In summary, that gives us the following facts from which to work:
- Radius $w=r(y_w)=r(0)=\sqrt{b}$ is the radius of the narrow waist of the hyperboloid.
- Radius $t=r(y_t)$ is the radius of the top of the hyperboloid such that $t>w$.
- Radius $b=r(y_b)$ is the radius of the bottom of the hyperboloid such that $b>w$.
- $y_t>y_w>y_b$. Also $y_t>0>y_b$.
- $w=r(y_w)=r(0)=\sqrt{b}$.
- The height $h=y_t-y_b$.
- The values $w$, $t$, $b$, $y_w$, and $h$ are known.
- $a>0$.
I need to solve for $y_t$, $y_b$, and $a$ to complete the formula and determine the range over which we need to evaluate $r(y)$ to create the desired hyperboloid. I would be grateful if someone could help me derive the solution.
After some further thought on the problem, I found my solution. I share it here for posterity. My initial attempts failed for a couple reasons. One, I was trying too late at night and operating below nominal mental capacity and, two, I failed to take into account the fact that a solution involving a square may have two solutions (±).
We can derive a solution thusly, using the names shown above, with one change. I realized, I'd used $b$ twice, once as a constant in the $r(y)$ function and the other as a result of the $r(y)$ function. Because the constant in the $r(y)$ function is easily determine and to avoid confusion I'm going to rewrite the function $r(y)$ as and drop any reference to that value:
$$r(y)=\sqrt{ay^2+w^2}$$
We really need to resolve $a$, but $a$ is going to be defined in terms of three points on the hyperbola $(w, 0)$, $(b, y_b)$, and $(t, y_t)$. We don't know the values for $y_b$ or $y_t$. We can get them in terms of $m$ or we can get $m$ in terms of either of them, but that's not enough information to solve for any of these three values on their own.
However, we can bridge that gap using $h$. First we solve for $y_b$ by plugging the point into the function:
$$b=\sqrt{my_b^2+w^2}$$
solving for $y_b$ yields:
$$y_b=-\sqrt{\frac{b^2-w^2}{m}}$$
We know we want a negative $y_b$, so we will ignore the positive possible value.

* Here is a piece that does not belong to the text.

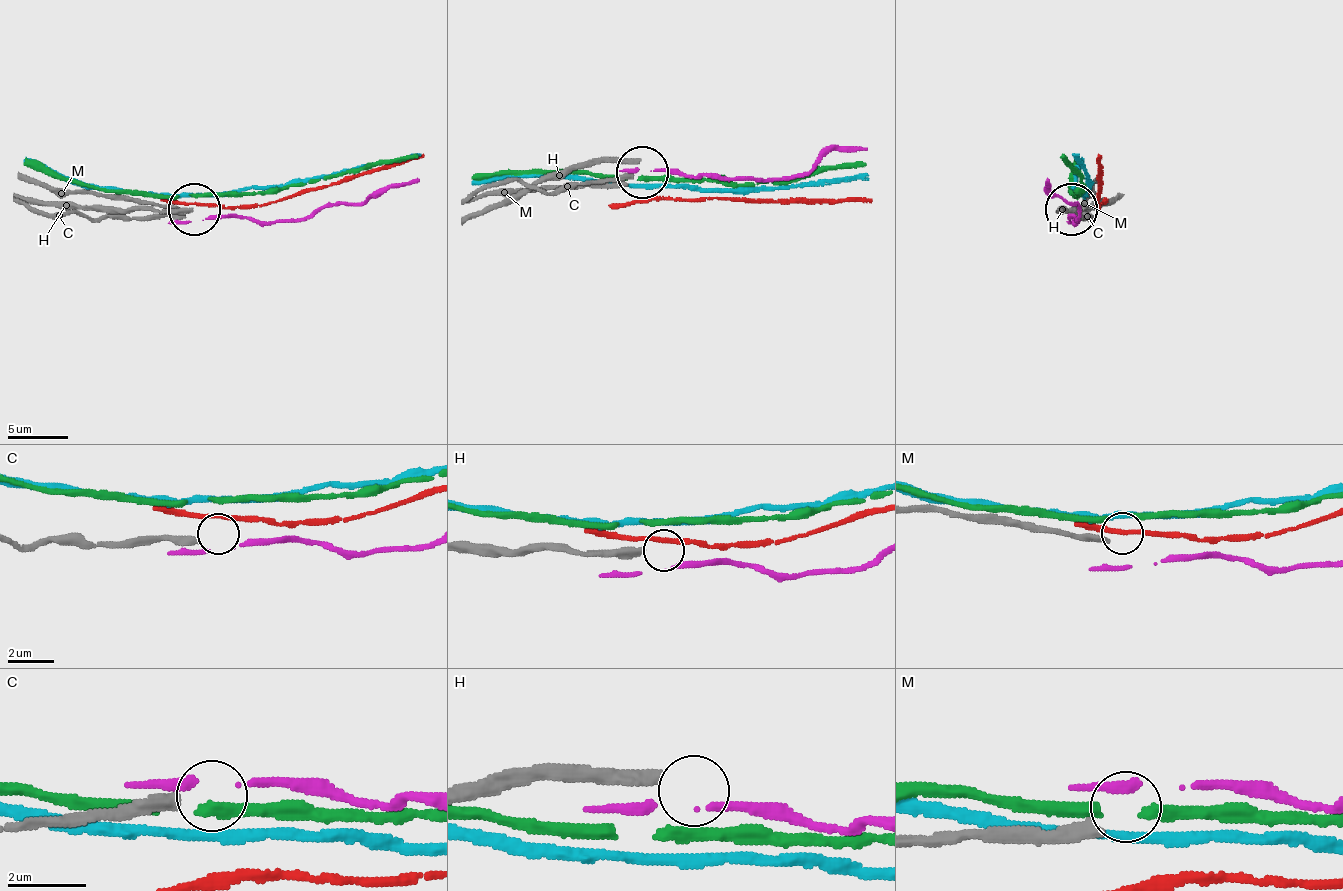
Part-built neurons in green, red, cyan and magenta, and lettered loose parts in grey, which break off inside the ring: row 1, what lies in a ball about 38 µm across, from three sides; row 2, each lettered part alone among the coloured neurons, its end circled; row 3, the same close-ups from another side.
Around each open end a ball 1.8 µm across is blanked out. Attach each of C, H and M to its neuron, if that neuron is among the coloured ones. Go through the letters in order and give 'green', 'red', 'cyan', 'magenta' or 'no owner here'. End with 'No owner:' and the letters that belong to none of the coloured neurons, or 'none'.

Similarly, solving for $y_t$ gets us:
$$y_t=\sqrt{\frac{t^2-w^2}{m}}$$
Again, we know we want a positive $y_t$, so we will only worry about the positive possible value here.
We know these are related by $h$ like this:
$$h=y_t-y_b$$
If we plug our solution in we get:
$$h=\sqrt{\frac{t^2-w^2}{m}}+\sqrt{\frac{b^2-w^2}{m}}$$
We know we want $y_t$ to be positive and $y_b$ to be negative. We can then solve for m to give us:
$$m=\frac{(\sqrt{t^2-w^2}+\sqrt{b^2-w^2})^2}{h^2}$$
With that, we have a final solution of:
$$r(y)=\sqrt{\frac{(\sqrt{t^2-w^2}+\sqrt{b^2-w^2})^2}{h^2}y^2+w^2}$$